NOx and Marine Diesel Design and Operation 960777

On average, each year over the last decade about 900 diesel engines with total power capabilities approaching 7,000 MW have been produced for civilian shipping applications. Diesel engines are also used extensively in naval applications especially in submarines where the diesel-electric vehicles still dominate the market some forty years after the advent of nuclear propulsion. Until recently, environmental air quality concerns were not a major issue in the design of such marine engine systems. Consequently, although a great deal of contemporary diesel engine research and development for land based applications, particularly transportation, has focused on measures to reduce “health risk” exhaust emissions, other factors have tended to dominate marine engine design developments.
The ability to handle variable fuel quality in a cost efficient manner has been a main theme in marine diesel engine research especially for commercial markets. On the military side the need for high power to weight units which are ultra-reliable and as quiet as possible has been a paramount requirement. However, a growing body of legislation is now starting to include marine engine emissions in regulated environmental protection. Of the major identified pollutants in diesel engine exhausts, i.e., carbon monoxide, smoke, hydrocarbons, particulate matter (PM) and NOx, the control of the latter two has created the most significant challenges.

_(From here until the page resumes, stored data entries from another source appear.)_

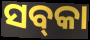
ସବ୍‌କାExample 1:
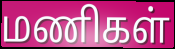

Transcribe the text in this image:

மணிகள்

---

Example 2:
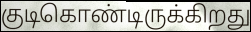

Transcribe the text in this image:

குடிகொண்டிருக்கிறது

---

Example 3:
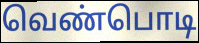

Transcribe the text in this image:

வெண்பொடி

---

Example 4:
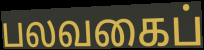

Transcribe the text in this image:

பலவகைப்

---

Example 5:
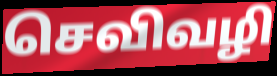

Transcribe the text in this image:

செவிவழி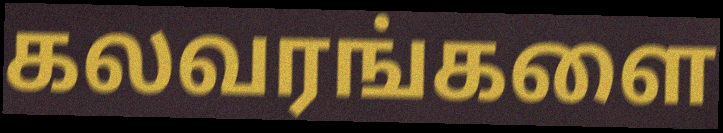
கலவரங்களைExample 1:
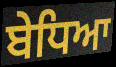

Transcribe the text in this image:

ਬੇਧਿਆ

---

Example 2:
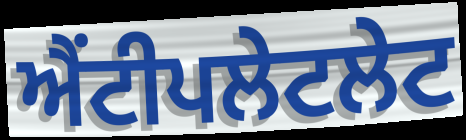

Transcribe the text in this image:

ਐਂਟੀਪਲੇਟਲੇਟ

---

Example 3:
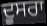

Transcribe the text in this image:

ਦੂਸਰਾ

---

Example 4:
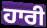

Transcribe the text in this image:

ਹਾਰੀ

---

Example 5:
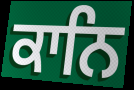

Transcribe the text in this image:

ਕਾਨਿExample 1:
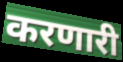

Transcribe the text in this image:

करणारी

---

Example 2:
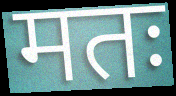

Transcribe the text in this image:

मतः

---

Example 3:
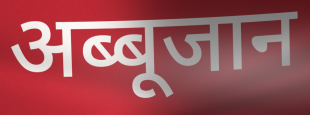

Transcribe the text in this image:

अब्बूजान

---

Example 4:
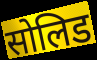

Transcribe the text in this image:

सोलिड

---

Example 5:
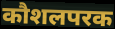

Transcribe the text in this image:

कौशलपरकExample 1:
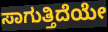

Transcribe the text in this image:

ಸಾಗುತ್ತಿದೆಯೇ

European and Japanese diesel engine manufacturers dominate the world market and they, over the last few years, have started to investigate ways of not only satisfying current air quality regulations but of reducing concentrations below required levels. The object of this research thrust is to ensure that an engine can be operated over an extended lifetime with reduced maintenance and yet meet any future emission laws. To a large extent this is the same direction that US diesel manufacturers have chosen for their land based units. Thus, exhaust aftertreatment, and intake charge modifications by cooling or recycling have all been investigated.
In this paper, the international efforts in these major areas of diesel engine research are reviewed with specific regard to NOx emissions. Some of the current research being undertaken by the authors on NOx emissions from indirect injection engines is also discussed.